- Saved entries:
——————————

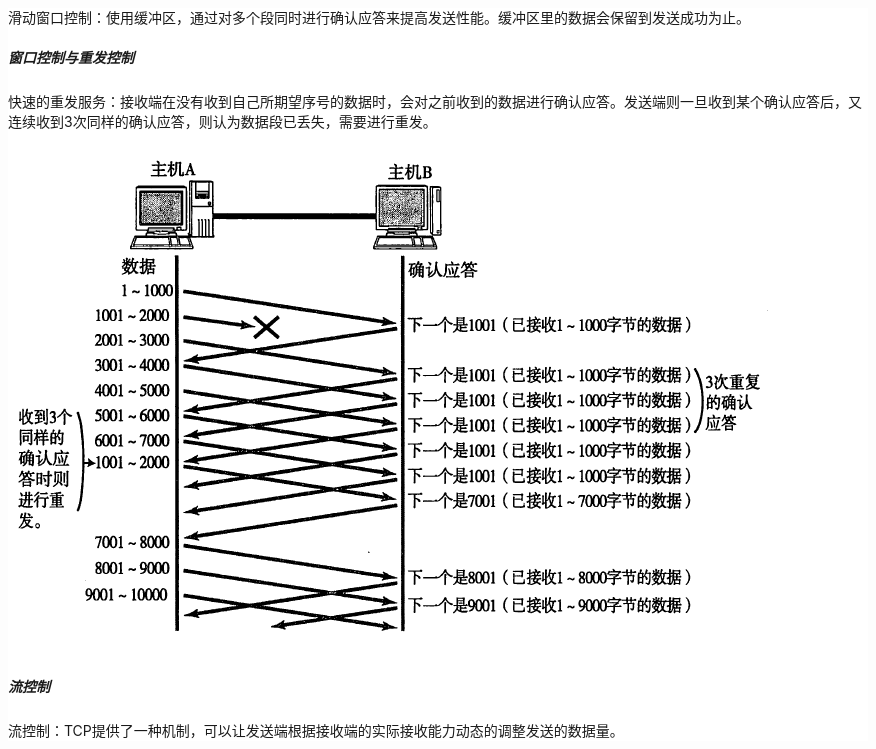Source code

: <p>
滑动窗口控制：使用缓冲区，通过对多个段同时进行确认应答来提高发送性能。缓冲区里的数据会保留到发送成功为止。
</p>

##### 窗口控制与重发控制

<p>
快速的重发服务：接收端在没有收到自己所期望序号的数据时，会对之前收到的数据进行确认应答。发送端则一旦收到某个确认应答后，又连续收到3次同样的确认应答，则认为数据段已丢失，需要进行重发。
</p>

![image](https://github.com/xuanxuan2016/xuanxuan2016.github.io/blob/master/img/2019-05-22-tcp-ip/tu_6_18.png?raw=true)

##### 流控制

<p>
流控制：TCP提供了一种机制，可以让发送端根据接收端的实际接收能力动态的调整发送的数据量。
</p>
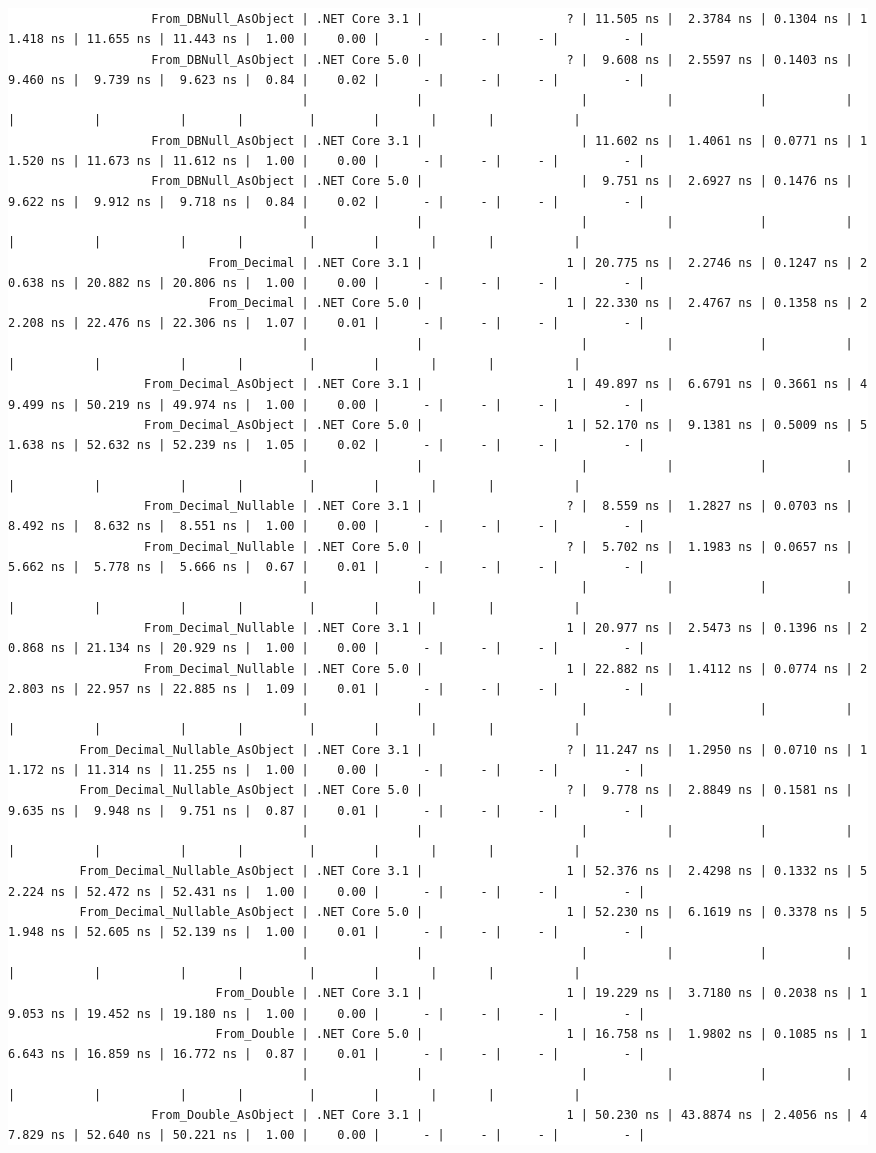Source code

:                         From_DBNull_AsObject | .NET Core 3.1 |                    ? | 11.505 ns |  2.3784 ns | 0.1304 ns | 11.418 ns | 11.655 ns | 11.443 ns |  1.00 |    0.00 |      - |     - |     - |         - |
                        From_DBNull_AsObject | .NET Core 5.0 |                    ? |  9.608 ns |  2.5597 ns | 0.1403 ns |  9.460 ns |  9.739 ns |  9.623 ns |  0.84 |    0.02 |      - |     - |     - |         - |
                                             |               |                      |           |            |           |           |           |           |       |         |        |       |       |           |
                        From_DBNull_AsObject | .NET Core 3.1 |                      | 11.602 ns |  1.4061 ns | 0.0771 ns | 11.520 ns | 11.673 ns | 11.612 ns |  1.00 |    0.00 |      - |     - |     - |         - |
                        From_DBNull_AsObject | .NET Core 5.0 |                      |  9.751 ns |  2.6927 ns | 0.1476 ns |  9.622 ns |  9.912 ns |  9.718 ns |  0.84 |    0.02 |      - |     - |     - |         - |
                                             |               |                      |           |            |           |           |           |           |       |         |        |       |       |           |
                                From_Decimal | .NET Core 3.1 |                    1 | 20.775 ns |  2.2746 ns | 0.1247 ns | 20.638 ns | 20.882 ns | 20.806 ns |  1.00 |    0.00 |      - |     - |     - |         - |
                                From_Decimal | .NET Core 5.0 |                    1 | 22.330 ns |  2.4767 ns | 0.1358 ns | 22.208 ns | 22.476 ns | 22.306 ns |  1.07 |    0.01 |      - |     - |     - |         - |
                                             |               |                      |           |            |           |           |           |           |       |         |        |       |       |           |
                       From_Decimal_AsObject | .NET Core 3.1 |                    1 | 49.897 ns |  6.6791 ns | 0.3661 ns | 49.499 ns | 50.219 ns | 49.974 ns |  1.00 |    0.00 |      - |     - |     - |         - |
                       From_Decimal_AsObject | .NET Core 5.0 |                    1 | 52.170 ns |  9.1381 ns | 0.5009 ns | 51.638 ns | 52.632 ns | 52.239 ns |  1.05 |    0.02 |      - |     - |     - |         - |
                                             |               |                      |           |            |           |           |           |           |       |         |        |       |       |           |
                       From_Decimal_Nullable | .NET Core 3.1 |                    ? |  8.559 ns |  1.2827 ns | 0.0703 ns |  8.492 ns |  8.632 ns |  8.551 ns |  1.00 |    0.00 |      - |     - |     - |         - |
                       From_Decimal_Nullable | .NET Core 5.0 |                    ? |  5.702 ns |  1.1983 ns | 0.0657 ns |  5.662 ns |  5.778 ns |  5.666 ns |  0.67 |    0.01 |      - |     - |     - |         - |
                                             |               |                      |           |            |           |           |           |           |       |         |        |       |       |           |
                       From_Decimal_Nullable | .NET Core 3.1 |                    1 | 20.977 ns |  2.5473 ns | 0.1396 ns | 20.868 ns | 21.134 ns | 20.929 ns |  1.00 |    0.00 |      - |     - |     - |         - |
                       From_Decimal_Nullable | .NET Core 5.0 |                    1 | 22.882 ns |  1.4112 ns | 0.0774 ns | 22.803 ns | 22.957 ns | 22.885 ns |  1.09 |    0.01 |      - |     - |     - |         - |
                                             |               |                      |           |            |           |           |           |           |       |         |        |       |       |           |
              From_Decimal_Nullable_AsObject | .NET Core 3.1 |                    ? | 11.247 ns |  1.2950 ns | 0.0710 ns | 11.172 ns | 11.314 ns | 11.255 ns |  1.00 |    0.00 |      - |     - |     - |         - |
              From_Decimal_Nullable_AsObject | .NET Core 5.0 |                    ? |  9.778 ns |  2.8849 ns | 0.1581 ns |  9.635 ns |  9.948 ns |  9.751 ns |  0.87 |    0.01 |      - |     - |     - |         - |
                                             |               |                      |           |            |           |           |           |           |       |         |        |       |       |           |
              From_Decimal_Nullable_AsObject | .NET Core 3.1 |                    1 | 52.376 ns |  2.4298 ns | 0.1332 ns | 52.224 ns | 52.472 ns | 52.431 ns |  1.00 |    0.00 |      - |     - |     - |         - |
              From_Decimal_Nullable_AsObject | .NET Core 5.0 |                    1 | 52.230 ns |  6.1619 ns | 0.3378 ns | 51.948 ns | 52.605 ns | 52.139 ns |  1.00 |    0.01 |      - |     - |     - |         - |
                                             |               |                      |           |            |           |           |           |           |       |         |        |       |       |           |
                                 From_Double | .NET Core 3.1 |                    1 | 19.229 ns |  3.7180 ns | 0.2038 ns | 19.053 ns | 19.452 ns | 19.180 ns |  1.00 |    0.00 |      - |     - |     - |         - |
                                 From_Double | .NET Core 5.0 |                    1 | 16.758 ns |  1.9802 ns | 0.1085 ns | 16.643 ns | 16.859 ns | 16.772 ns |  0.87 |    0.01 |      - |     - |     - |         - |
                                             |               |                      |           |            |           |           |           |           |       |         |        |       |       |           |
                        From_Double_AsObject | .NET Core 3.1 |                    1 | 50.230 ns | 43.8874 ns | 2.4056 ns | 47.829 ns | 52.640 ns | 50.221 ns |  1.00 |    0.00 |      - |     - |     - |         - |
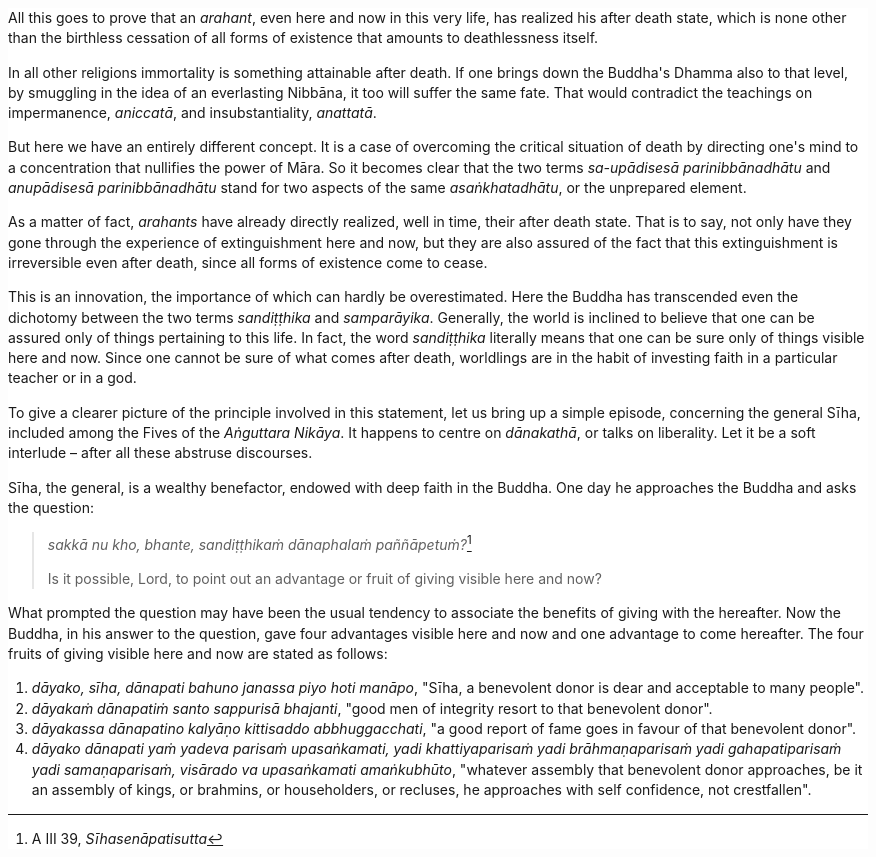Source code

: All this goes to prove that an *arahant*, even here and now in this very life,
has realized his after death state, which is none other than the birthless
cessation of all forms of existence that amounts to deathlessness itself.

In all other religions immortality is something attainable after death. If one
brings down the Buddha's Dhamma also to that level, by smuggling in the idea of
an everlasting Nibbāna, it too will suffer the same fate. That would contradict
the teachings on impermanence, *aniccatā*, and insubstantiality, *anattatā*.

But here we have an entirely different concept. It is a case of overcoming the
critical situation of death by directing one's mind to a concentration that
nullifies the power of Māra. So it becomes clear that the two terms
*sa-upādisesā parinibbānadhātu* and *anupādisesā parinibbānadhātu* stand for two
aspects of the same *asaṅkhatadhātu*, or the unprepared element.

As a matter of fact, *arahants* have already directly realized, well in time,
their after death state. That is to say, not only have they gone through the
experience of extinguishment here and now, but they are also assured of the fact
that this extinguishment is irreversible even after death, since all forms of
existence come to cease.

This is an innovation, the importance of which can hardly be overestimated. Here
the Buddha has transcended even the dichotomy between the two terms
*sandiṭṭhika* and *samparāyika*. Generally, the world is inclined to believe
that one can be assured only of things pertaining to this life. In fact, the
word *sandiṭṭhika* literally means that one can be sure only of things visible
here and now. Since one cannot be sure of what comes after death, worldlings are
in the habit of investing faith in a particular teacher or in a god.

To give a clearer picture of the principle involved in this statement, let us
bring up a simple episode, concerning the general Sīha, included among the Fives
of the *Aṅguttara Nikāya*. It happens to centre on *dānakathā*, or talks on
liberality. Let it be a soft interlude – after all these abstruse discourses.

Sīha, the general, is a wealthy benefactor, endowed with deep faith in the
Buddha. One day he approaches the Buddha and asks the question:

> *sakkā nu kho, bhante, sandiṭṭhikaṁ dānaphalaṁ paññāpetuṁ?*[^fn656]
>
> Is it possible, Lord, to point out an advantage or fruit of giving visible
> here and now?

What prompted the question may have been the usual tendency to associate the
benefits of giving with the hereafter. Now the Buddha, in his answer to the
question, gave four advantages visible here and now and one advantage to come
hereafter. The four fruits of giving visible here and now are stated as follows:

1. *dāyako, sīha, dānapati bahuno janassa piyo hoti manāpo*, "Sīha, a benevolent
   donor is dear and acceptable to many people".
2. *dāyakaṁ dānapatiṁ santo sappurisā bhajanti*, "good men of integrity resort
   to that benevolent donor".
3. *dāyakassa dānapatino kalyāṇo kittisaddo abbhuggacchati*, "a good report of
   fame goes in favour of that benevolent donor".
4. *dāyako dānapati yaṁ yadeva parisaṁ upasaṅkamati, yadi khattiyaparisaṁ yadi
   brāhmaṇaparisaṁ yadi gahapatiparisaṁ yadi samaṇaparisaṁ, visārado va
   upasaṅkamati amaṅkubhūto*, "whatever assembly that benevolent donor
   approaches, be it an assembly of kings, or brahmins, or householders, or
   recluses, he approaches with self confidence, not crestfallen".


[^fn637]: [MN 64 / M I 436](https://suttacentral.net/mn64/pli/ms), *Mahāmālunkyasutta*
[^fn638]: [AN 6.43 / A III 347](https://suttacentral.net/an6.43/pli/ms), *Nāgasutta*
[^fn639]: [MN 140 / M III 245](https://suttacentral.net/mn140/pli/ms), *Dhātuvibhaṅgasutta*
[^fn640]: [Thag 4.8 / Th 298](https://suttacentral.net/thag4.8/pli/ms), *Rāhulatheragāthā*
[^fn641]: E.g. [MN 106 / M II 265](https://suttacentral.net/mn106/pli/ms), *Āneñjasappāyasutta*
[^fn642]: M I 147, *Rathavinītasutta*
[^fn643]: S I 194, *Moggallānasutta*
[^fn644]: Bv-a 252
[^fn645]: [Iti 73 / It 62](https://suttacentral.net/iti73/pli/ms), *Santatarasutta*, see *Sermon 17*
[^fn646]: S IV 204, *Samādhisutta*
[^fn647]: Ps III 115, *aṭṭhakathā* on MN 59, *Bahuvedanīyasutta*
[^fn648]: E.g. at Mp I 91
[^fn649]: [MN 140 / M III 245](https://suttacentral.net/mn140/pli/ms), *Dhātuvibhaṅgasutta*
[^fn650]: It 39, *Nibbānadhātusutta*, see *Sermon 18*
[^fn651]: [AN 10.7 / A V 9](https://suttacentral.net/an10.7/pli/ms), *Sāriputtasutta*
[^fn652]: [DN 16 / D II 157](https://suttacentral.net/dn16/pli/ms), *Mahāparinibbānasutta*
[^fn653]: Sv II 595
[^fn654]: *Devadattaṁ ārabbha* at Dhp-a I 133 and Ja I 142
[^fn655]: S IV 371, *Asaṅkhatasaṁyutta*
[^fn656]: A III 39, *Sīhasenāpatisutta*
[^fn657]: Dhp 97, *Arahantavagga*
[^fn658]: It 39, *Nibbānadhātusutta*
[^fn659]: [Dhp 385](https://suttacentral.net/dhp383-423/pli/ms), *Brāhmaṇavagga*; see *Sermon 18*
[^fn660]: [Ud 8.9 / Ud 92](https://suttacentral.net/ud8.9/pli/ms), *Paṭhamadabbasutta*
[^fn661]: [Ud 8.10 / Ud 93](https://suttacentral.net/ud8.10/pli/ms), *Dutiyadabbasutta*
[^fn662]: Ud-a 435
[^fn663]: Dhp 308, *Nirayavagga*
[^fn664]: [Ud 8.2 / Ud 80](https://suttacentral.net/ud8.2/pli/ms), *Paṭhamanibbānapaṭisaṁyuttasutta*, see *Sermon 17*
[^fn665]: [MN 22 / M I 140](https://suttacentral.net/mn22/pli/ms), *Alagaddūpamasutta*
[^fn666]: Sv II 635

——————————

- Action item: Out of the records above, pull the lines that include the word "goes".

- Answer section:
: All this goes to prove that an *arahant*, even here and now in this very life,
   fame goes in favour of that benevolent donor".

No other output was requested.